#### Raw data ####

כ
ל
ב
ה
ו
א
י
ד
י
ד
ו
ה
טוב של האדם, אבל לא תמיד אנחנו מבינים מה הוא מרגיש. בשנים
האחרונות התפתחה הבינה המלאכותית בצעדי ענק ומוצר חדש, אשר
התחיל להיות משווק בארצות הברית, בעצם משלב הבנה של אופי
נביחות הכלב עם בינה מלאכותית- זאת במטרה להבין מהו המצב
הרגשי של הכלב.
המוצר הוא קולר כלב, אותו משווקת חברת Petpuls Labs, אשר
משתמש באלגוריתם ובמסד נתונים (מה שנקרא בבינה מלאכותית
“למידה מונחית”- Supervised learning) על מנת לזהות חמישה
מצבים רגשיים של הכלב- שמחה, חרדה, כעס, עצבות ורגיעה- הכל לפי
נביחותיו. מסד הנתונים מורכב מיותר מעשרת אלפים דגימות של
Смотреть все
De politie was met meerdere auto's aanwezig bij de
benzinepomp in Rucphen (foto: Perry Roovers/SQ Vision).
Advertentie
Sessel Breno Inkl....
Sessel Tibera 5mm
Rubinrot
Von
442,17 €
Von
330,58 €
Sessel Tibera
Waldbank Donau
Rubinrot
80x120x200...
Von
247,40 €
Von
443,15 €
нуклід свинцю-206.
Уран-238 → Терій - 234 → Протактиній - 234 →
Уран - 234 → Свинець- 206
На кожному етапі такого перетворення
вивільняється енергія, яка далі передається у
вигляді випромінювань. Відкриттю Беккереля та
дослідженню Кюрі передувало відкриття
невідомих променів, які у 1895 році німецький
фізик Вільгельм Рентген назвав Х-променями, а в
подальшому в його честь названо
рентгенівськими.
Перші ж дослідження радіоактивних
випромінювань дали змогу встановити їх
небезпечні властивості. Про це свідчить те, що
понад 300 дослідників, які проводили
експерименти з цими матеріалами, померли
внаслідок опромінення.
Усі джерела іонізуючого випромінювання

####
#### Raw data ####

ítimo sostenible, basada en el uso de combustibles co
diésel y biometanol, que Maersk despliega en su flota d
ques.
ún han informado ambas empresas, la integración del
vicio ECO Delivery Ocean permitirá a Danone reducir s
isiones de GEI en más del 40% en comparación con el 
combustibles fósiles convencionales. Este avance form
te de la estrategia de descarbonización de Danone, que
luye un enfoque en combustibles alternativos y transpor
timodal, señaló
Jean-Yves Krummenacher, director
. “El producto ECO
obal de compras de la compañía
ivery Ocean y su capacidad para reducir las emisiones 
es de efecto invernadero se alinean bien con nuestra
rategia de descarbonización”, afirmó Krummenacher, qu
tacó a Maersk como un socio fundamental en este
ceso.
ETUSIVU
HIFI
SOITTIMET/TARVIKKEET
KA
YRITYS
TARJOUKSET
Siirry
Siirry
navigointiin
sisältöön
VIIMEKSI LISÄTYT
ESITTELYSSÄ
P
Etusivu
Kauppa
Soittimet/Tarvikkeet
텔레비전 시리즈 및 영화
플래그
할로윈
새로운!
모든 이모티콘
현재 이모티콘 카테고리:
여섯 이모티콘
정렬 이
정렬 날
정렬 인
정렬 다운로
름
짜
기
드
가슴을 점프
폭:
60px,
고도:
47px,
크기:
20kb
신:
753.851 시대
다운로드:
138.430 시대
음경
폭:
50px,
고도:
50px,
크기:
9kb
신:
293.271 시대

####

◆ Problem details
From the records above, repeat exactly the lines from the one with "המוצר הוא קולר" through the one with "вивільняється енергія, яка далі передається у", both included.

◆ Reply
המוצר הוא קולר כלב, אותו משווקת חברת Petpuls Labs, אשר
משתמש באלגוריתם ובמסד נתונים (מה שנקרא בבינה מלאכותית
“למידה מונחית”- Supervised learning) על מנת לזהות חמישה
מצבים רגשיים של הכלב- שמחה, חרדה, כעס, עצבות ורגיעה- הכל לפי
נביחותיו. מסד הנתונים מורכב מיותר מעשרת אלפים דגימות של
Смотреть все
De politie was met meerdere auto's aanwezig bij de
benzinepomp in Rucphen (foto: Perry Roovers/SQ Vision).
Advertentie
Sessel Breno Inkl....
Sessel Tibera 5mm
Rubinrot
Von
442,17 €
Von
330,58 €
Sessel Tibera
Waldbank Donau
Rubinrot
80x120x200...
Von
247,40 €
Von
443,15 €
нуклід свинцю-206.
Уран-238 → Терій - 234 → Протактиній - 234 →
Уран - 234 → Свинець- 206
На кожному етапі такого перетворення
вивільняється енергія, яка далі передається у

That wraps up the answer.